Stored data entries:
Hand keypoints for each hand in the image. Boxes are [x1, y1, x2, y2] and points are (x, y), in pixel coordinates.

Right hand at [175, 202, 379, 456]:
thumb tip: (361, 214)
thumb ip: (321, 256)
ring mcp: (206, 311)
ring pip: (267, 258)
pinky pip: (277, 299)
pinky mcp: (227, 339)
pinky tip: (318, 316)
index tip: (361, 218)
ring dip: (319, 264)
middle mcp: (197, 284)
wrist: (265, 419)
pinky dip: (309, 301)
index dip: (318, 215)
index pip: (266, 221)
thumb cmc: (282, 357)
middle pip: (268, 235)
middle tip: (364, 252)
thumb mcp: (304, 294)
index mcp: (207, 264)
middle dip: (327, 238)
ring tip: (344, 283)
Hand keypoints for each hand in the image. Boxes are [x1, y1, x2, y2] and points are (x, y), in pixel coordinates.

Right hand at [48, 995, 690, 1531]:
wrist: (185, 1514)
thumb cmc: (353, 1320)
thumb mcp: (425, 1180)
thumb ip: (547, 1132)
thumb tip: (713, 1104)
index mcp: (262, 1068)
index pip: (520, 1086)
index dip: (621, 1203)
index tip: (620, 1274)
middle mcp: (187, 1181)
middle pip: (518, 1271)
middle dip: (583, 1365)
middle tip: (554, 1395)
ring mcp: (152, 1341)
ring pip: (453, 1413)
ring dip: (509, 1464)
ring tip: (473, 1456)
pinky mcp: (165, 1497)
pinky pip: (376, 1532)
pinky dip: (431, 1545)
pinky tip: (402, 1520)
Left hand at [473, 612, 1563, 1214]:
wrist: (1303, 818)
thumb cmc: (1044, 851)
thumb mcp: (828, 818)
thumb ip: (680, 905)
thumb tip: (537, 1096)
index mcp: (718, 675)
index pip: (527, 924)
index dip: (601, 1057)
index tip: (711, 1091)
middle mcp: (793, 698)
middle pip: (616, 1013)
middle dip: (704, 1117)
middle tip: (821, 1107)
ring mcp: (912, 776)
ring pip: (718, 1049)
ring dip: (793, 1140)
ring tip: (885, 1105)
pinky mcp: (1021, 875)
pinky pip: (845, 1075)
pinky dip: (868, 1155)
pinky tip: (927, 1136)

Problem statement:
Go through the entries above and pull out each line with "pinky" in it.

Answer to the problem:
pinky pip: (277, 299)
pinky mcp: (227, 339)
pinky tip: (318, 316)
pinky dip: (309, 301)
pinky mcp: (165, 1497)
pinky pip: (376, 1532)
pinky dip: (431, 1545)
pinky tip: (402, 1520)
pinky mcp: (1021, 875)
pinky pip: (845, 1075)
pinky dip: (868, 1155)
pinky tip: (927, 1136)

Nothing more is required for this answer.